To help Ransom sort pulsars from "false" signals
like radio interference, Sulman used Oberlin’s new supercomputer.
After logging on to the supercomputer from his laptop in Virginia,
Sulman uploaded Ransom’s data and began running a software
program designed to search out pulsar candidates.
"A single observation on this star
cluster is seven hours long and generates 700 gigabytes of data," Ransom
says. "It would take a single desktop computer years to analyze
this much data.
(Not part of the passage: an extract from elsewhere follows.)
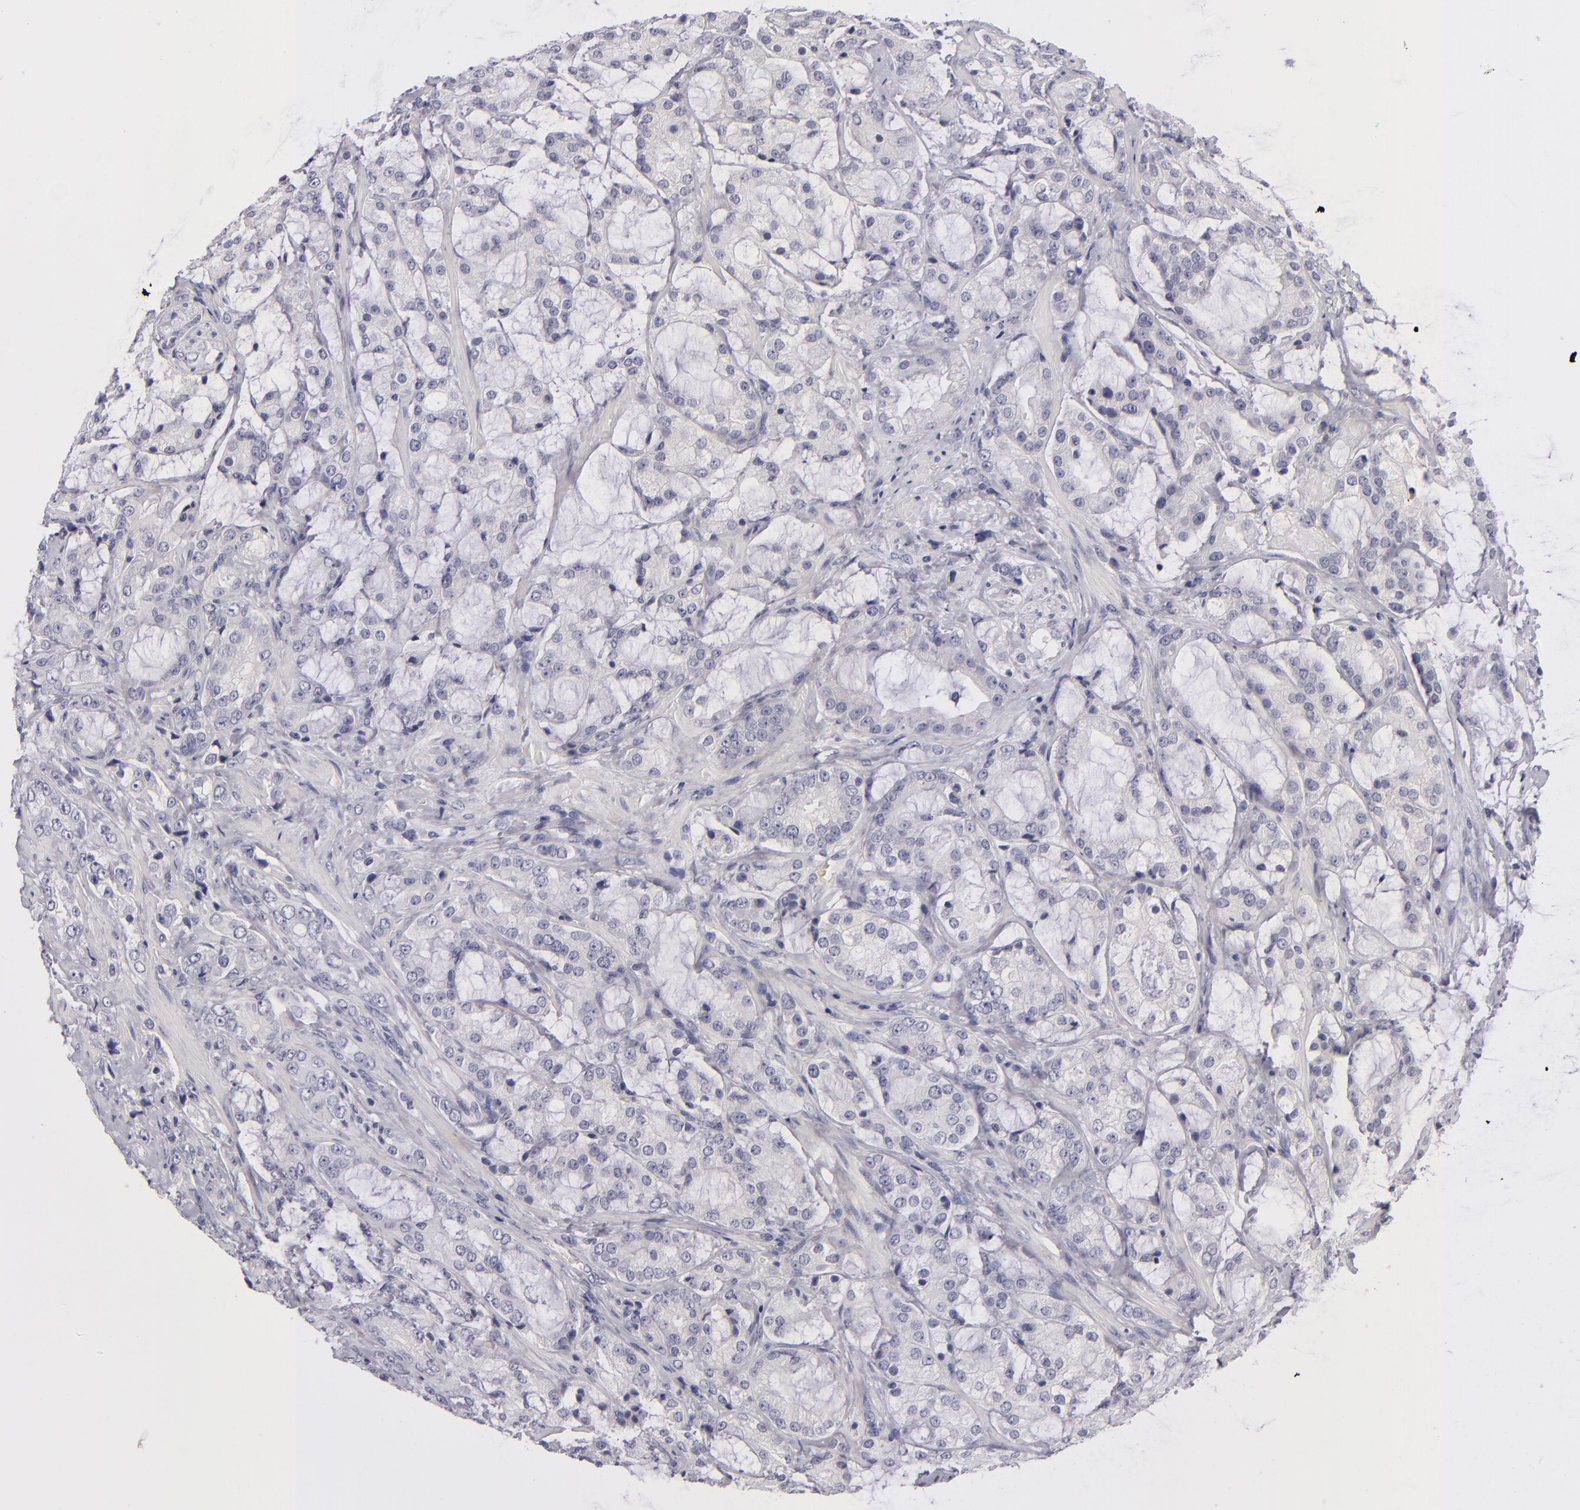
{"staining": {"intensity": "negative", "quantity": "none", "location": "none"}, "tissue": "prostate cancer", "cell_type": "Tumor cells", "image_type": "cancer", "snomed": [{"axis": "morphology", "description": "Adenocarcinoma, Medium grade"}, {"axis": "topography", "description": "Prostate"}], "caption": "Immunohistochemistry (IHC) histopathology image of human adenocarcinoma (medium-grade) (prostate) stained for a protein (brown), which reveals no staining in tumor cells. (DAB immunohistochemistry (IHC), high magnification).", "gene": "TNNC1", "patient": {"sex": "male", "age": 70}}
That's why we need to use Oberlin’s supercomputer
for a project like this."
The supercomputer searched through the data for a week before
generating several candidates for Ransom and Sulman to study further.
The duo then plotted each candidate’s frequency on a graph,
checking to see if the pulse repeated itself at frequent intervals
and appeared in more than one observation. In the case of Sulman's
pulsar, both tests proved positive.
"The pulsar I discovered had all
the typical characteristics," he says. "It repeated itself
in frequent intervals and turned up in 10 out of 15 data sets that
spanned a year of observation."
The information that Sulman collected
was entered into a public database that can be accessed by other
radio astronomers. The data can then be used to test theories
of gravity such as general relativity, or to search for black holes
within the star cluster.
"Scientists use the clock-like precision
of pulsars to test the theories of physics," says Ransom. "By
measuring the signal of a pulsar through the years, we can probe
the history of a star cluster or learn more about the objects that
directly surround the pulsar and affect its rotation."
Sulman's collaboration with Ransom
isn't over; he plans to continue using the supercomputer to run
Ransom’s data sets this semester. Sulman also plans to use
the data as part of a senior honors project.
Stinebring,
who will supervise Sulman's use of the supercomputer, is confident
that Sulman will be able to make many more discoveries with Ransom's
data sets.
"Very few undergraduate institutions
have a computer powerful enough to handle the demands of this project," he
says. "I’m pretty sure that this won’t be the
last pulsar Ben discovers with Oberlin’s supercomputer."